| Extracted entries |
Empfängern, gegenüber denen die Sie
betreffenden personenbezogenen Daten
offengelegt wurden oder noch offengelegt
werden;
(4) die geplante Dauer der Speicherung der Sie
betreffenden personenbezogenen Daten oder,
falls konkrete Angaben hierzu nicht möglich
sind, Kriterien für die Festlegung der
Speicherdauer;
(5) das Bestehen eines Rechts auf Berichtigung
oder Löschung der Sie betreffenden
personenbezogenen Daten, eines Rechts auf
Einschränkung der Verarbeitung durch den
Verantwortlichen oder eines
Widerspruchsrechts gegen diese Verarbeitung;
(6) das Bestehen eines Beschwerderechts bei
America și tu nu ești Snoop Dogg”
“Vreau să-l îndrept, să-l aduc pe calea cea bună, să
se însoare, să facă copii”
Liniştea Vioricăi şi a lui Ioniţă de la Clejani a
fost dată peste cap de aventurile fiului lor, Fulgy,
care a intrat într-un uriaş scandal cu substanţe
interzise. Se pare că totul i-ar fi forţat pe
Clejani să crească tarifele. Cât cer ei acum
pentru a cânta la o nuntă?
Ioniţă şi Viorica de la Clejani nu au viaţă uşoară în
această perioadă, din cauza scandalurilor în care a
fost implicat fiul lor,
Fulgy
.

| Problem statement |
Look above and repeat, character for character, the lines from the first one to the line with "falls konkrete Angaben hierzu nicht möglich", counting both.

| Expected output |
Empfängern, gegenüber denen die Sie
betreffenden personenbezogenen Daten
offengelegt wurden oder noch offengelegt
werden;
(4) die geplante Dauer der Speicherung der Sie
betreffenden personenbezogenen Daten oder,
falls konkrete Angaben hierzu nicht möglich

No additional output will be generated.